_Goal of the exercise_
Each entry below must be repeated exactly, with pictures left out.

::: Data supplied :::

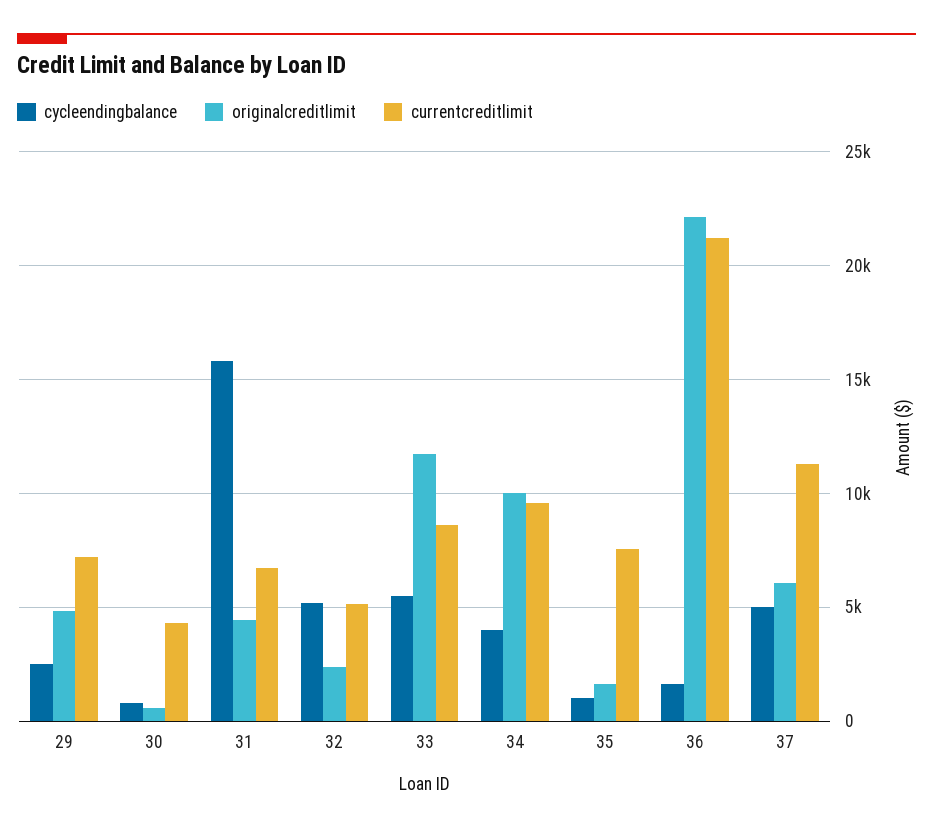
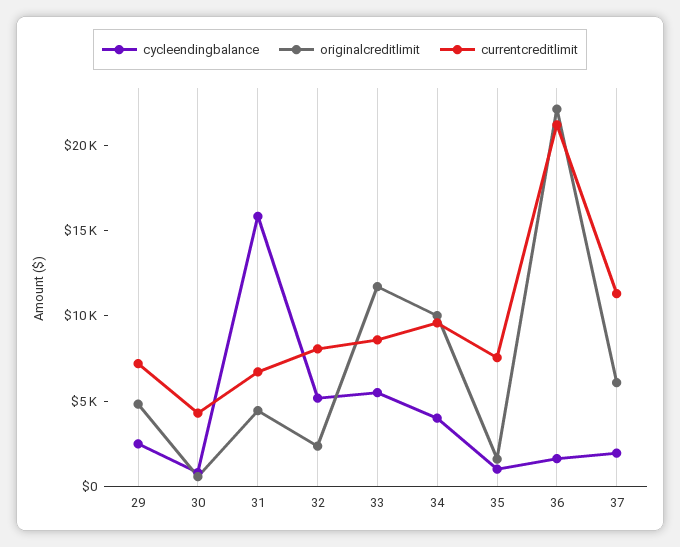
  {
    "cycleendingbalance": {
      "29": 2500,
      "30": 1000,
      "31": 16000,
      "32": 5000,
      "33": 5500,
      "34": 4000,
      "35": 1000,
      "36": 1500,
-     "37": 5000
+     "37": 2000
    },
    "originalcreditlimit": {
      "29": 5000,
      "30": 500,
      "31": 4500,
      "32": 2500,
      "33": 11500,
      "34": 10000,
      "35": 1500,
      "36": 22000,
      "37": 6000
    },
    "currentcreditlimit": {
      "29": 7000,
      "30": 4500,
      "31": 6500,
-     "32": 5000,
+     "32": 8000,
      "33": 8500,
      "34": 9500,
      "35": 7500,
      "36": 21000,
      "37": 11500
    }
  }

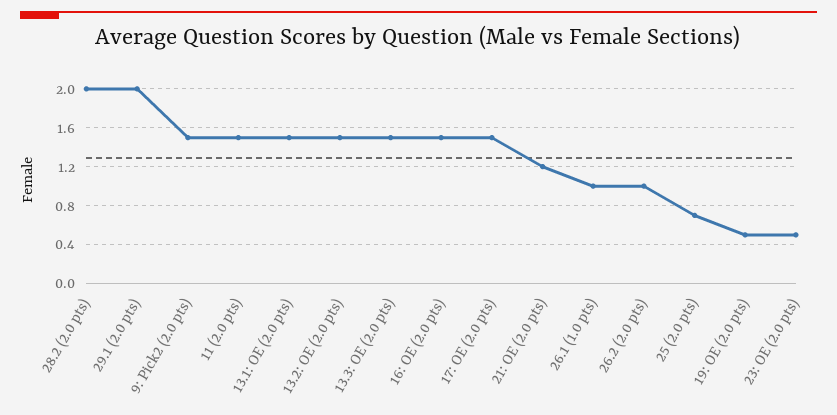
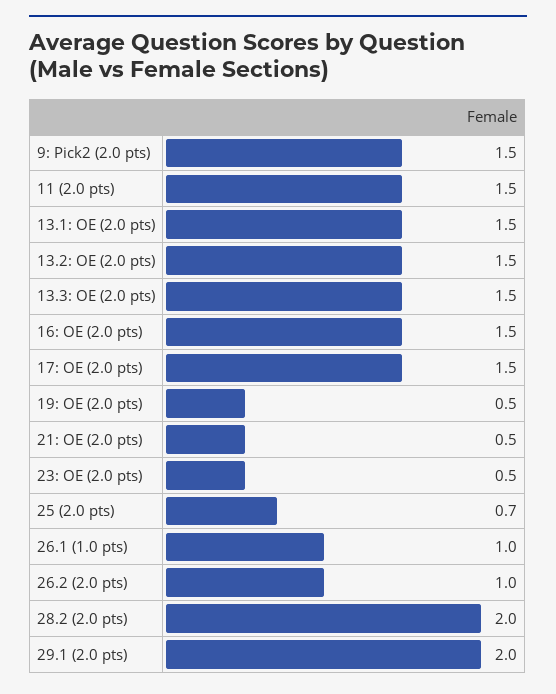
  {
    "28.2 (2.0 pts)": 2,
    "29.1 (2.0 pts)": 2,
    "9: Pick2 (2.0 pts)": 1.5,
    "11 (2.0 pts)": 1.5,
    "13.1: OE (2.0 pts)": 1.5,
    "13.2: OE (2.0 pts)": 1.5,
    "13.3: OE (2.0 pts)": 1.5,
    "16: OE (2.0 pts)": 1.5,
    "17: OE (2.0 pts)": 1.5,
-   "21: OE (2.0 pts)": 1.2,
+   "21: OE (2.0 pts)": 0.5,
    "26.1 (1.0 pts)": 1,
    "26.2 (2.0 pts)": 1,
    "25 (2.0 pts)": 0.7,
    "19: OE (2.0 pts)": 0.5,
    "23: OE (2.0 pts)": 0.5
  }

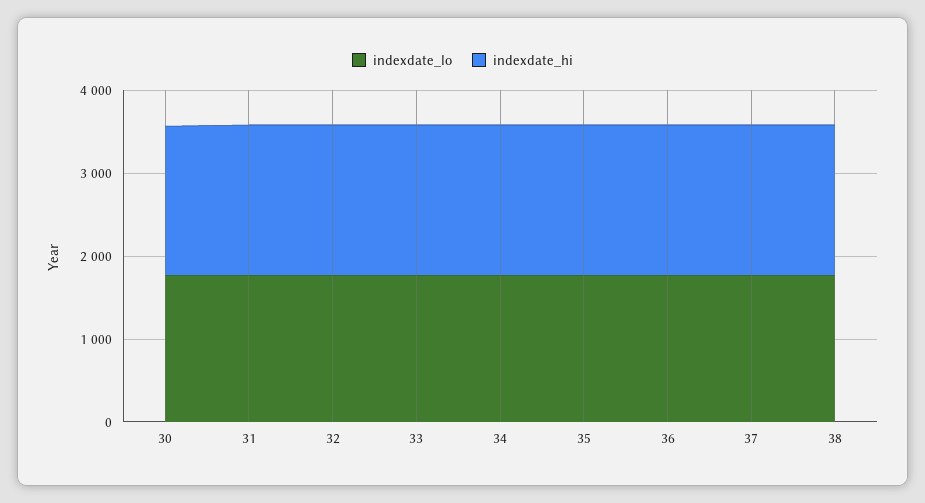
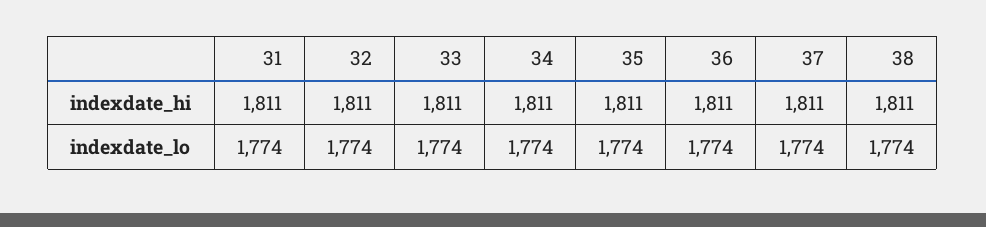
  {
    "indexdate_lo": {
-     "30": 1800,
      "31": 1774,
      "32": 1774,
      "33": 1774,
      "34": 1774,
      "35": 1774,
      "36": 1774,
      "37": 1774,
      "38": 1774
    },
    "indexdate_hi": {
-     "30": 1800,
      "31": 1811,
      "32": 1811,
      "33": 1811,
      "34": 1811,
      "35": 1811,
      "36": 1811,
      "37": 1811,
      "38": 1811
    }
  }

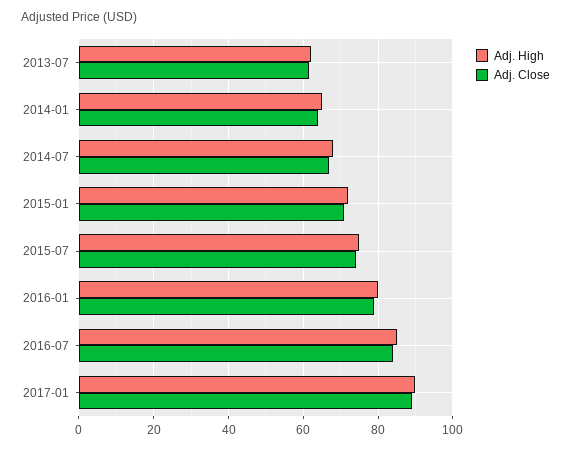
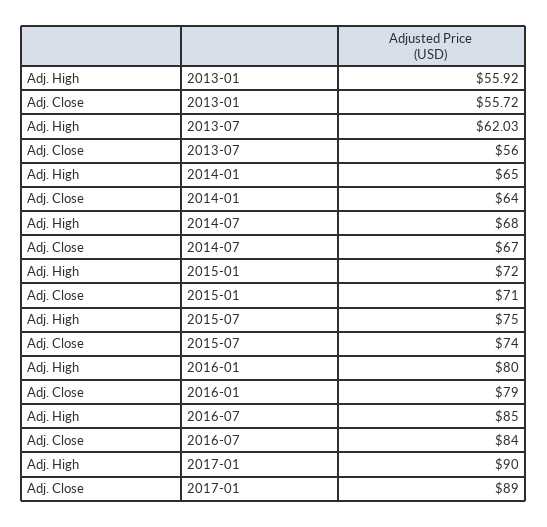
  {
    "Adj. High": {
      "2013-07": 62.03,
      "2014-01": 65,
      "2014-07": 68,
      "2015-01": 72,
      "2015-07": 75,
      "2016-01": 80,
      "2016-07": 85,
-     "2017-01": 90
+     "2017-01": 90,
+     "2013-01": 55.92
    },
    "Adj. Close": {
-     "2013-07": 62,
+     "2013-07": 56,
      "2014-01": 64,
      "2014-07": 67,
      "2015-01": 71,
      "2015-07": 74,
      "2016-01": 79,
      "2016-07": 84,
-     "2017-01": 89
+     "2017-01": 89,
+     "2013-01": 55.72
    }
  }

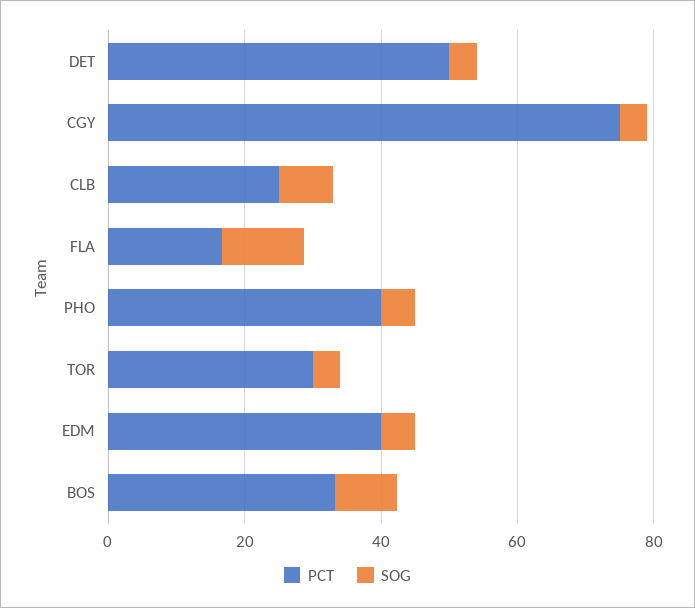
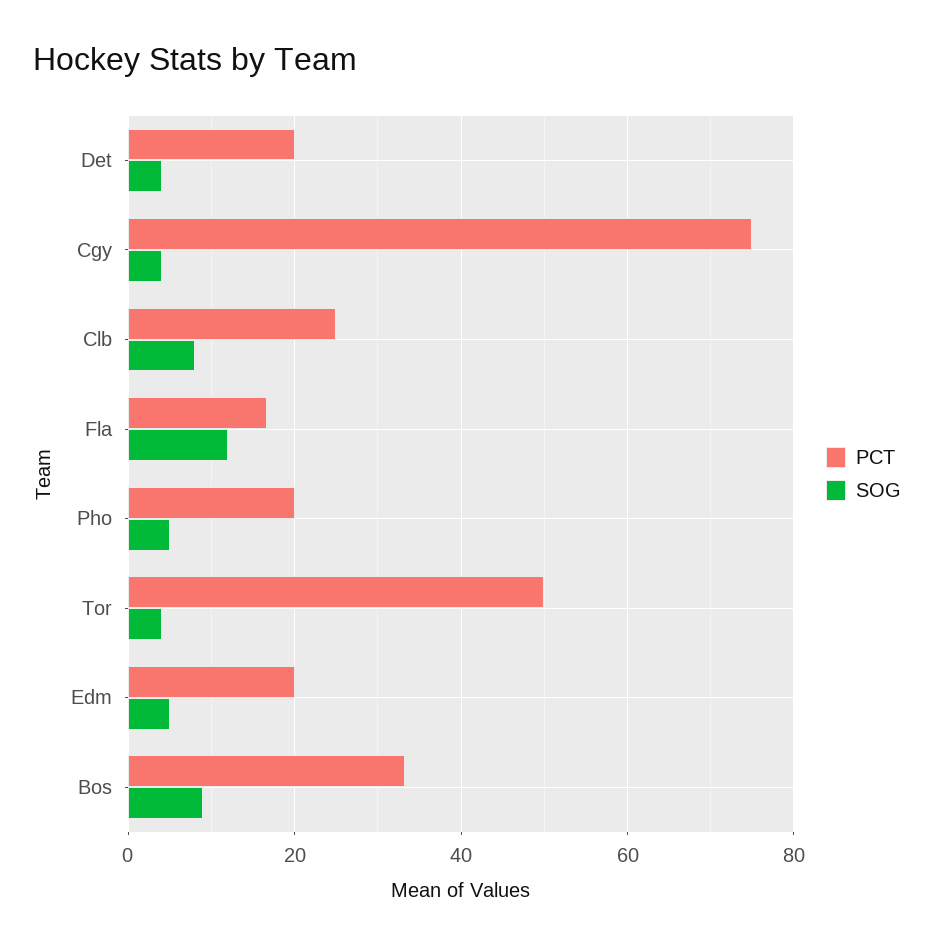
  {
    "PCT": {
-     "DET": 50,
+     "DET": 20,
      "CGY": 76,
      "CLB": 26,
      "FLA": 16,
-     "PHO": 40,
+     "PHO": 20,
-     "TOR": 30,
+     "TOR": 50,
-     "EDM": 40,
+     "EDM": 20,
      "BOS": 34
    },
    "SOG": {
      "DET": 4,
      "CGY": 4,
      "CLB": 8,
      "FLA": 12,
      "PHO": 6,
      "TOR": 4,
      "EDM": 6,
      "BOS": 10
    }
  }

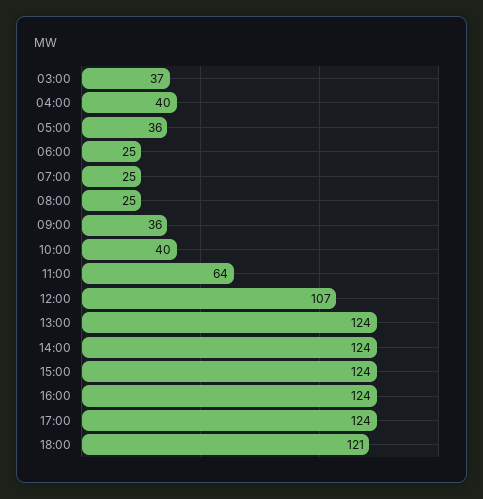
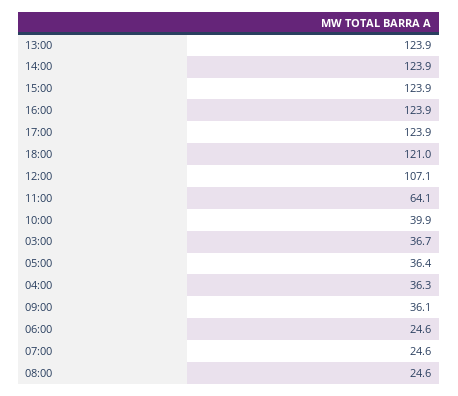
  {
    "03:00": 36.7,
-   "04:00": 40,
+   "04:00": 36.3,
    "05:00": 36.4,
    "06:00": 24.6,
    "07:00": 24.6,
    "08:00": 24.6,
    "09:00": 36.1,
    "10:00": 39.9,
    "11:00": 64.1,
    "12:00": 107.1,
    "13:00": 123.9,
    "14:00": 123.9,
    "15:00": 123.9,
    "16:00": 123.9,
    "17:00": 123.9,
    "18:00": 121
  }

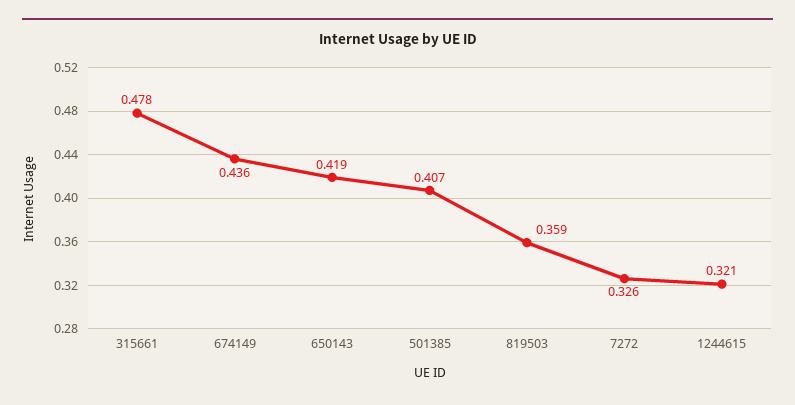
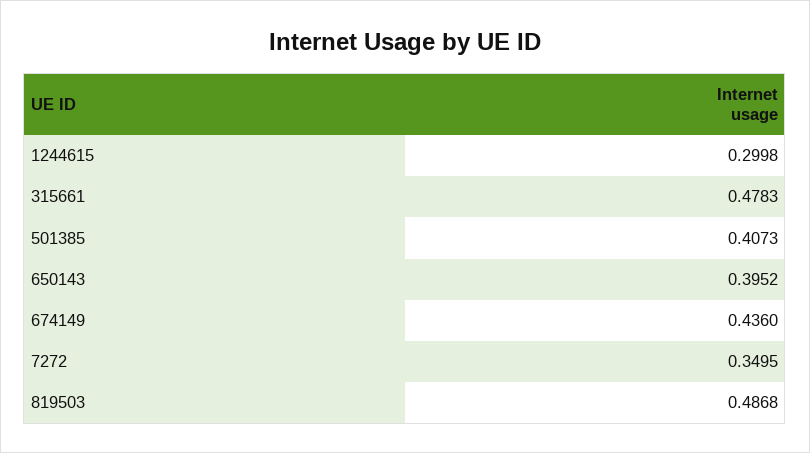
  {
    "315661": 0.4783,
    "674149": 0.436,
-   "650143": 0.419,
+   "650143": 0.3952,
    "501385": 0.4073,
-   "819503": 0.359,
+   "819503": 0.4868,
-   "7272": 0.326,
+   "7272": 0.3495,
-   "1244615": 0.321
+   "1244615": 0.2998
  }

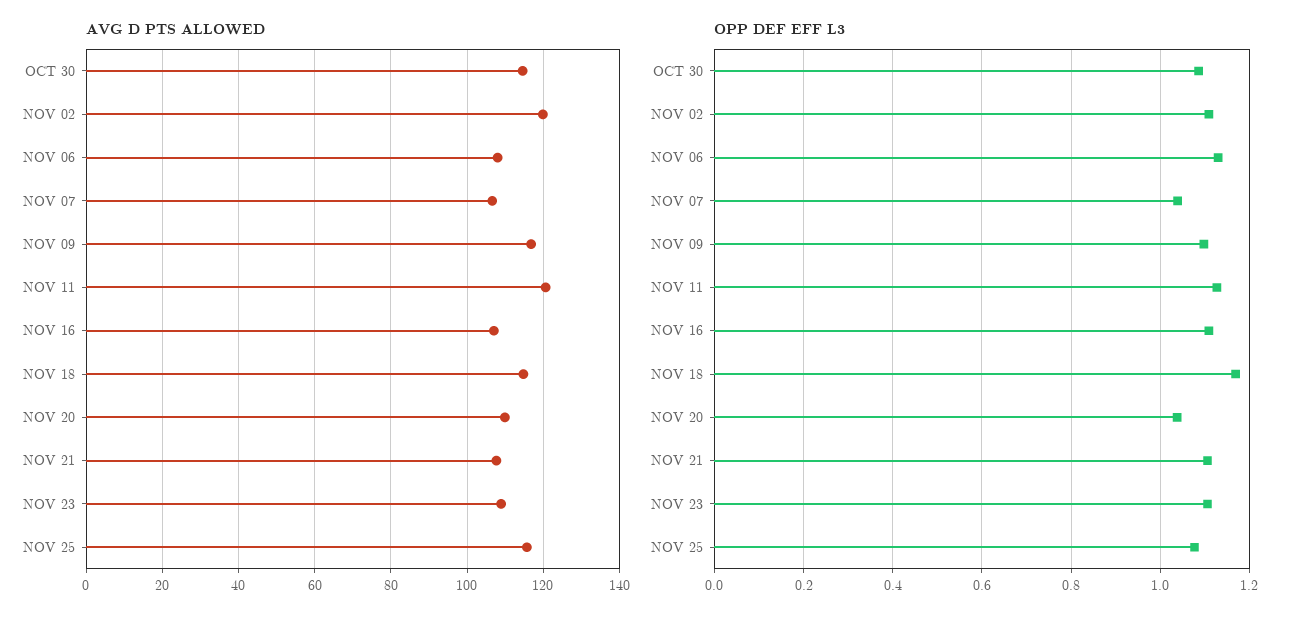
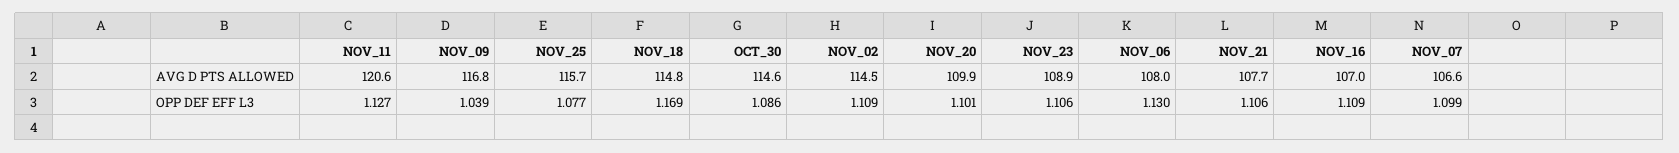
  {
    "AVG D PTS ALLOWED": {
      "OCT 30": 114.6,
-     "NOV 02": 120,
+     "NOV 02": 114.5,
      "NOV 06": 108,
      "NOV 07": 106.6,
      "NOV 09": 116.8,
      "NOV 11": 120.6,
      "NOV 16": 107,
      "NOV 18": 114.8,
      "NOV 20": 109.9,
      "NOV 21": 107.7,
      "NOV 23": 108.9,
      "NOV 25": 115.7
    },
    "OPP DEF EFF L3": {
      "OCT 30": 1.086,
      "NOV 02": 1.109,
      "NOV 06": 1.13,
-     "NOV 07": 1.04,
+     "NOV 07": 1.099,
-     "NOV 09": 1.1,
+     "NOV 09": 1.039,
      "NOV 11": 1.127,
      "NOV 16": 1.109,
      "NOV 18": 1.169,
-     "NOV 20": 1.04,
+     "NOV 20": 1.101,
      "NOV 21": 1.106,
      "NOV 23": 1.106,
      "NOV 25": 1.077
    }
  }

:::

_Response box_
  {
    "cycleendingbalance": {
      "29": 2500,
      "30": 1000,
      "31": 16000,
      "32": 5000,
      "33": 5500,
      "34": 4000,
      "35": 1000,
      "36": 1500,
-     "37": 5000
+     "37": 2000
    },
    "originalcreditlimit": {
      "29": 5000,
      "30": 500,
      "31": 4500,
      "32": 2500,
      "33": 11500,
      "34": 10000,
      "35": 1500,
      "36": 22000,
      "37": 6000
    },
    "currentcreditlimit": {
      "29": 7000,
      "30": 4500,
      "31": 6500,
-     "32": 5000,
+     "32": 8000,
      "33": 8500,
      "34": 9500,
      "35": 7500,
      "36": 21000,
      "37": 11500
    }
  }

  {
    "28.2 (2.0 pts)": 2,
    "29.1 (2.0 pts)": 2,
    "9: Pick2 (2.0 pts)": 1.5,
    "11 (2.0 pts)": 1.5,
    "13.1: OE (2.0 pts)": 1.5,
    "13.2: OE (2.0 pts)": 1.5,
    "13.3: OE (2.0 pts)": 1.5,
    "16: OE (2.0 pts)": 1.5,
    "17: OE (2.0 pts)": 1.5,
-   "21: OE (2.0 pts)": 1.2,
+   "21: OE (2.0 pts)": 0.5,
    "26.1 (1.0 pts)": 1,
    "26.2 (2.0 pts)": 1,
    "25 (2.0 pts)": 0.7,
    "19: OE (2.0 pts)": 0.5,
    "23: OE (2.0 pts)": 0.5
  }

  {
    "indexdate_lo": {
-     "30": 1800,
      "31": 1774,
      "32": 1774,
      "33": 1774,
      "34": 1774,
      "35": 1774,
      "36": 1774,
      "37": 1774,
      "38": 1774
    },
    "indexdate_hi": {
-     "30": 1800,
      "31": 1811,
      "32": 1811,
      "33": 1811,
      "34": 1811,
      "35": 1811,
      "36": 1811,
      "37": 1811,
      "38": 1811
    }
  }

  {
    "Adj. High": {
      "2013-07": 62.03,
      "2014-01": 65,
      "2014-07": 68,
      "2015-01": 72,
      "2015-07": 75,
      "2016-01": 80,
      "2016-07": 85,
-     "2017-01": 90
+     "2017-01": 90,
+     "2013-01": 55.92
    },
    "Adj. Close": {
-     "2013-07": 62,
+     "2013-07": 56,
      "2014-01": 64,
      "2014-07": 67,
      "2015-01": 71,
      "2015-07": 74,
      "2016-01": 79,
      "2016-07": 84,
-     "2017-01": 89
+     "2017-01": 89,
+     "2013-01": 55.72
    }
  }

  {
    "PCT": {
-     "DET": 50,
+     "DET": 20,
      "CGY": 76,
      "CLB": 26,
      "FLA": 16,
-     "PHO": 40,
+     "PHO": 20,
-     "TOR": 30,
+     "TOR": 50,
-     "EDM": 40,
+     "EDM": 20,
      "BOS": 34
    },
    "SOG": {
      "DET": 4,
      "CGY": 4,
      "CLB": 8,
      "FLA": 12,
      "PHO": 6,
      "TOR": 4,
      "EDM": 6,
      "BOS": 10
    }
  }

  {
    "03:00": 36.7,
-   "04:00": 40,
+   "04:00": 36.3,
    "05:00": 36.4,
    "06:00": 24.6,
    "07:00": 24.6,
    "08:00": 24.6,
    "09:00": 36.1,
    "10:00": 39.9,
    "11:00": 64.1,
    "12:00": 107.1,
    "13:00": 123.9,
    "14:00": 123.9,
    "15:00": 123.9,
    "16:00": 123.9,
    "17:00": 123.9,
    "18:00": 121
  }

  {
    "315661": 0.4783,
    "674149": 0.436,
-   "650143": 0.419,
+   "650143": 0.3952,
    "501385": 0.4073,
-   "819503": 0.359,
+   "819503": 0.4868,
-   "7272": 0.326,
+   "7272": 0.3495,
-   "1244615": 0.321
+   "1244615": 0.2998
  }

  {
    "AVG D PTS ALLOWED": {
      "OCT 30": 114.6,
-     "NOV 02": 120,
+     "NOV 02": 114.5,
      "NOV 06": 108,
      "NOV 07": 106.6,
      "NOV 09": 116.8,
      "NOV 11": 120.6,
      "NOV 16": 107,
      "NOV 18": 114.8,
      "NOV 20": 109.9,
      "NOV 21": 107.7,
      "NOV 23": 108.9,
      "NOV 25": 115.7
    },
    "OPP DEF EFF L3": {
      "OCT 30": 1.086,
      "NOV 02": 1.109,
      "NOV 06": 1.13,
-     "NOV 07": 1.04,
+     "NOV 07": 1.099,
-     "NOV 09": 1.1,
+     "NOV 09": 1.039,
      "NOV 11": 1.127,
      "NOV 16": 1.109,
      "NOV 18": 1.169,
-     "NOV 20": 1.04,
+     "NOV 20": 1.101,
      "NOV 21": 1.106,
      "NOV 23": 1.106,
      "NOV 25": 1.077
    }
  }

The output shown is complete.